In this context, the predominant media and politicians use the reference to the Laïcité Law of 1905 in order to justify the exclusion and discrimination of Muslims by misrepresenting this law. Indeed, while the text of 1905 was a great way to provide tolerance by appealing to the neutrality of the state toward religious issues and institutions, the current use of the principle of laïcité focuses on the neutrality of the persons and in fact only on the neutrality of Muslims. So it reactivates and, thus, enhances the old colonial idea that the Muslim person who is compatible to the République must in fact not be Muslim… This situation produces a kind of general suspicion, which can also affect secular or atheist persons from Muslim origin.

How does the experience of a French national of European descent in lower classes differ from a French national of colonial France descent in lower classes?

A French national of colonial descent might have to cope with racial discrimination in their access to employment and housing. Especially if it he is a man and has a Maghrebi phenotype, he might also face everyday racially profiled police control. In his or her general experience with administration, he or she might feel he or she has not exactly the same rights as other Nationals. They might also face suspicion about their being French.

Considering the dominant narratives of the ‘real’ French national identity, what are the existing mechanisms for the second generation Muslim migrants to integrate into the French national identity?

We are no longer at the level of the second generation! Many persons perceived as such have in fact French parents, grandparents and even great-grandparents. They have long been integrated into France even in the ways they contest the predominant and rather exclusive way to define Frenchness. That is, to criticize everyday discrimination and stigmatization, they use a repertoire of actions and arguments which is one of young people raised in France . In other words, they are deeply a product of French society. Therefore it has no sense to reflect on the situation in terms of integration.
Integration is not even an issue! Bringing it up is in fact only a way not to recognize that the French state and most of French politicians have to put their actions into question. In other words, focusing on the supposed, “lack of integration” of these groups is a means for most French politicians not to address the way in which Arabs and Black people are discriminated and stigmatised. It is a way to make the stigmatized bear the burden of what is in fact the failure of the Republican model.

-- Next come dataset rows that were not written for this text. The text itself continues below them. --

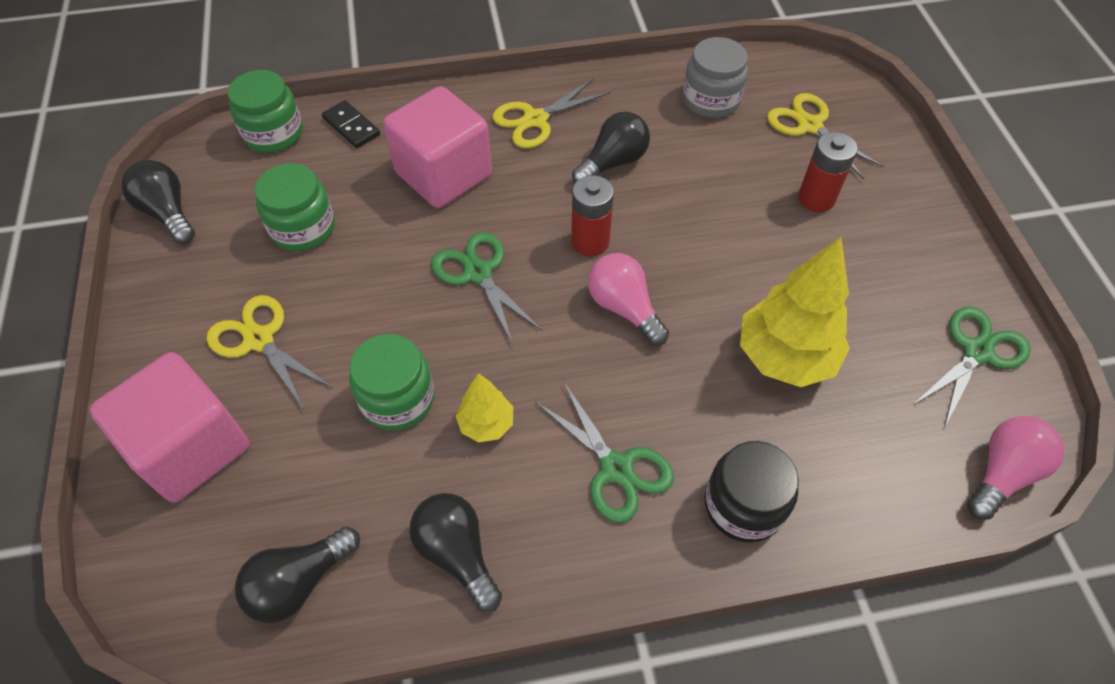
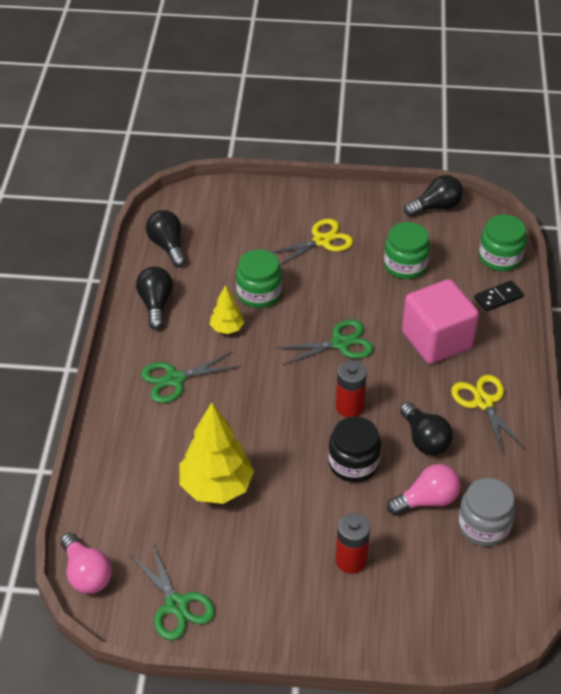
camera: 105 degrees right, 10 degrees down
(191, 447) = (260, 212): pink cube -> none
(457, 553) = (155, 304): black light bulb -> black light bulb turned 75 degrees counterclockwise
(624, 308) = (286, 412): pink light bulb -> pink light bulb (427, 500)
(743, 505) = (127, 431): black jar -> black jar (353, 463)
(810, 126) = (435, 588): yellow scissors -> none

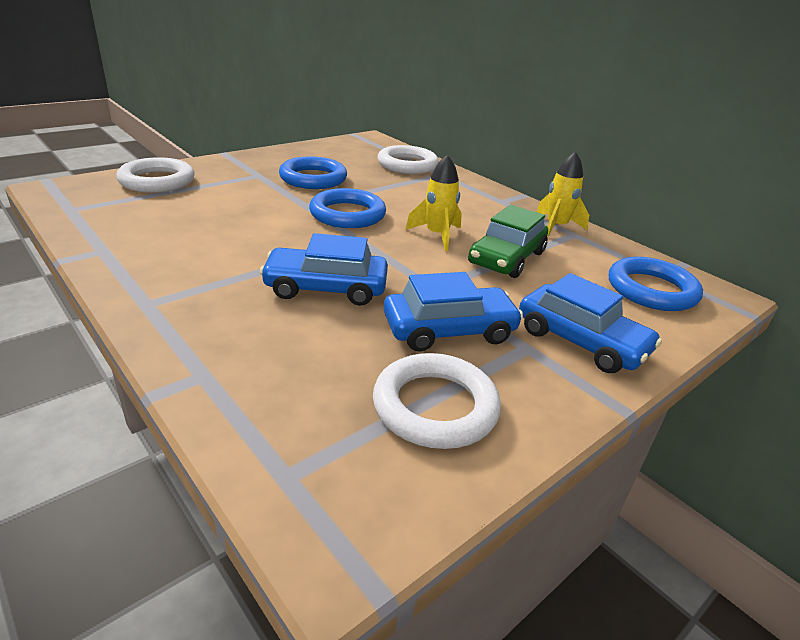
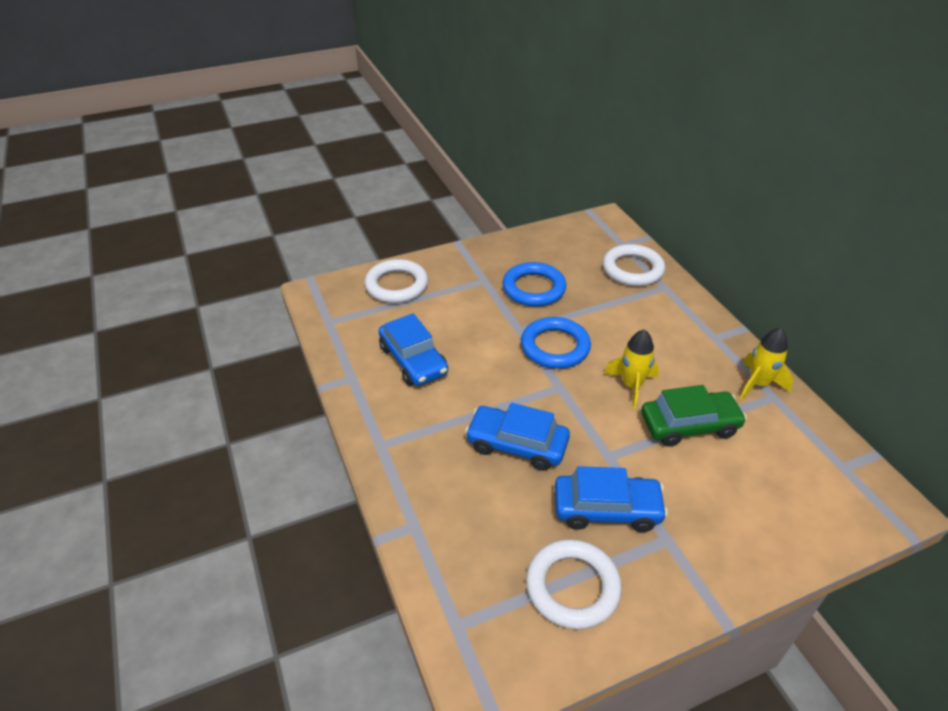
camera: 20 degrees right, 10 degrees up
(507, 258) = (689, 425): green car -> green car turned 150 degrees counterclockwise
(581, 341) = (719, 540): blue car -> blue car (413, 360)
(651, 290) = (819, 487): blue ring -> none

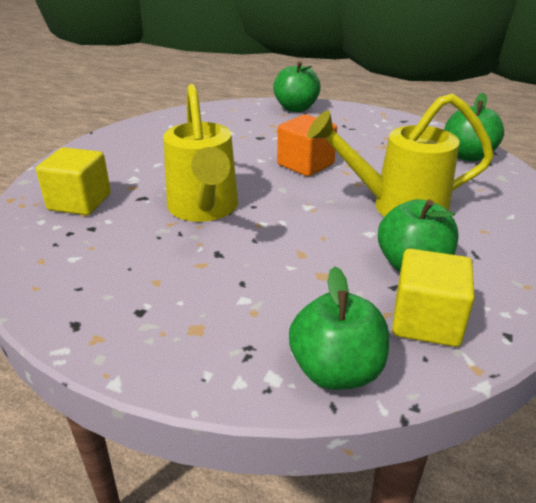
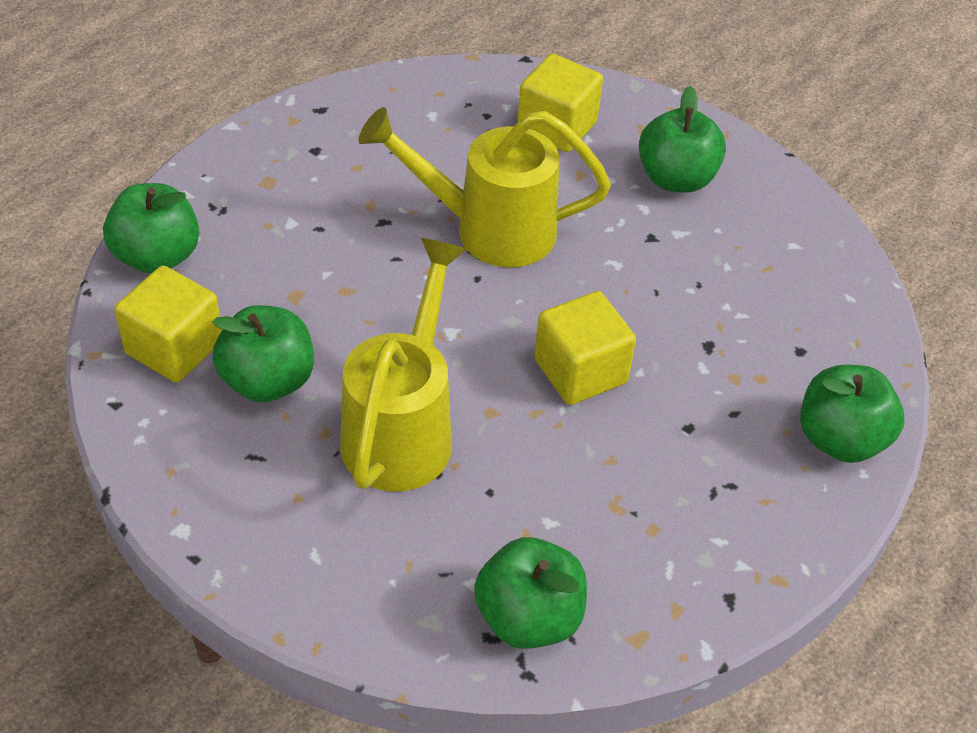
camera: 105 degrees right, 15 degrees up
(125, 158) = (676, 179): none -> green apple
(305, 164) = (580, 371): orange cube -> yellow cube

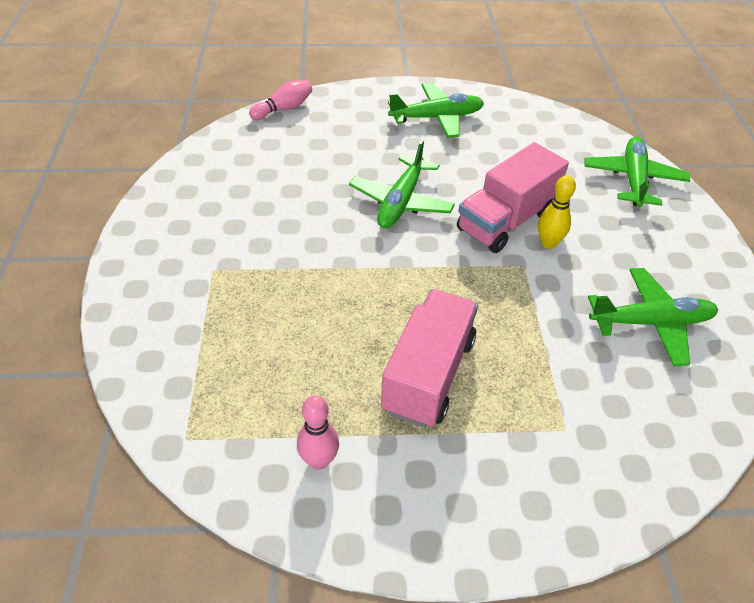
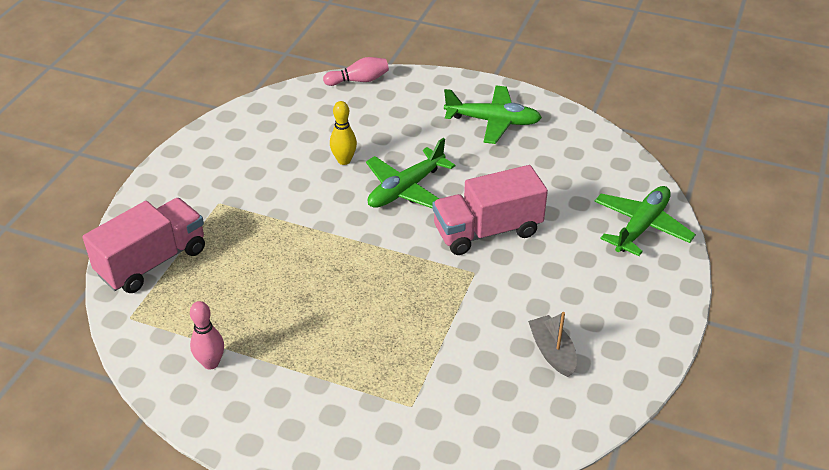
camera: 25 degrees right, 5 degrees down
(428, 374) = (331, 331): pink truck -> pink truck (152, 262)
(548, 243) = (511, 260): yellow bowling pin -> yellow bowling pin (344, 160)
(651, 322) = (552, 352): green plane -> grey boat

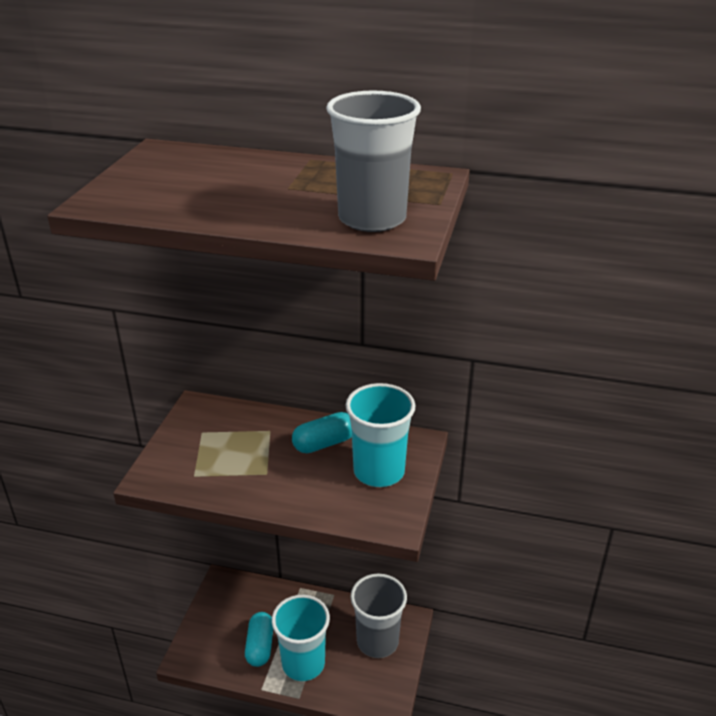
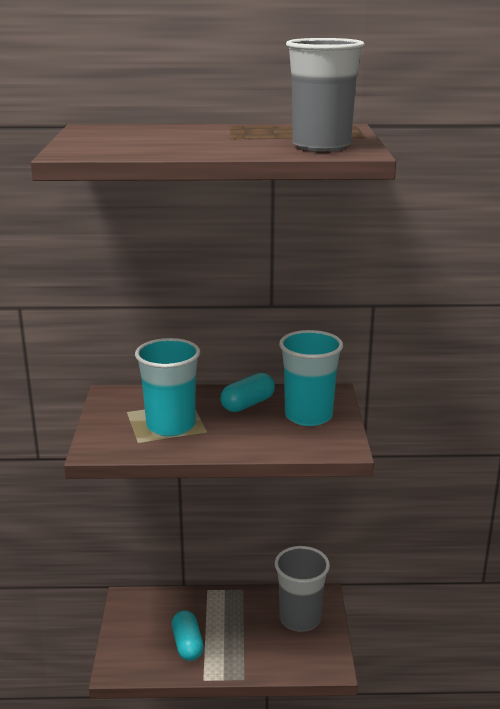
camera: 15 degrees left, 10 degrees down
(303, 663) = (236, 650): turquoise cup -> turquoise cup (171, 426)

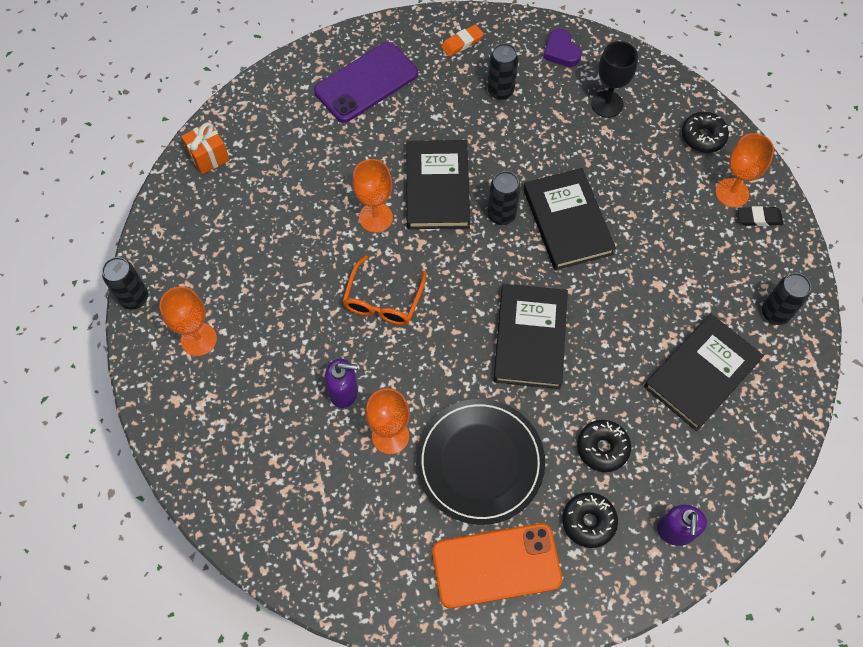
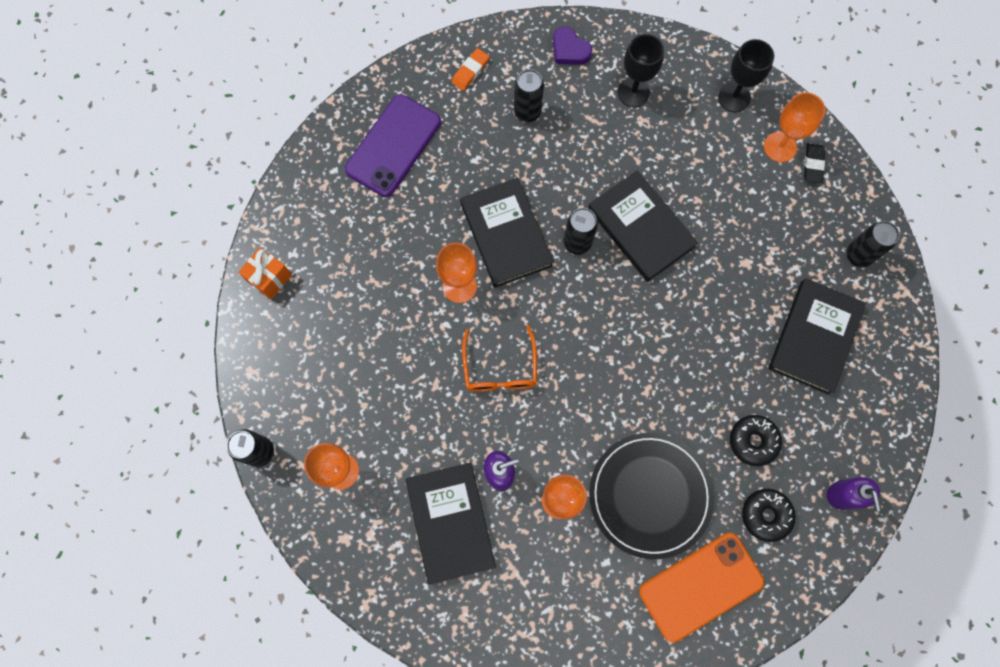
camera: 20 degrees left, 10 degrees up
(530, 338) = (649, 358): black book -> black book (450, 522)
(703, 137) = (734, 97): black donut -> black goblet
(759, 218) = (812, 164): black eraser -> black eraser turned 60 degrees counterclockwise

Can we read Isis acts in Paris retroactively or in light of Paris riots in past years?

It is hard to say because the actors do not make a relation between both events. Nevertheless, it is striking to note two things. First, in terms of generation, the participants to the attacks are more or less five years younger than those who took part to the riots of 2005. Secondly, when I carried out fieldwork with the rioters in the aftermath of the events of 2005, I noted that they had political claims that were pretty classical. They highlighted the everyday racial discrimination they were coping with, asked for more justice, more means for working-class neighbourhoods, more respect and contested, not the presence of the police, but rather the way in which it exceeds its right to use legitimate violence. However these claims were not heard. Politicians (almost all of them, from the right to left – at least to the Socialist party) and the dominant media answered with contempt to the movement and conceived it as infra-politics.

Shall we now consider that their younger brothers have decided to leave political solutions and the temporal realm for Eternity and the so-called principle of Allah? Maybe, but the idea should be more grounded.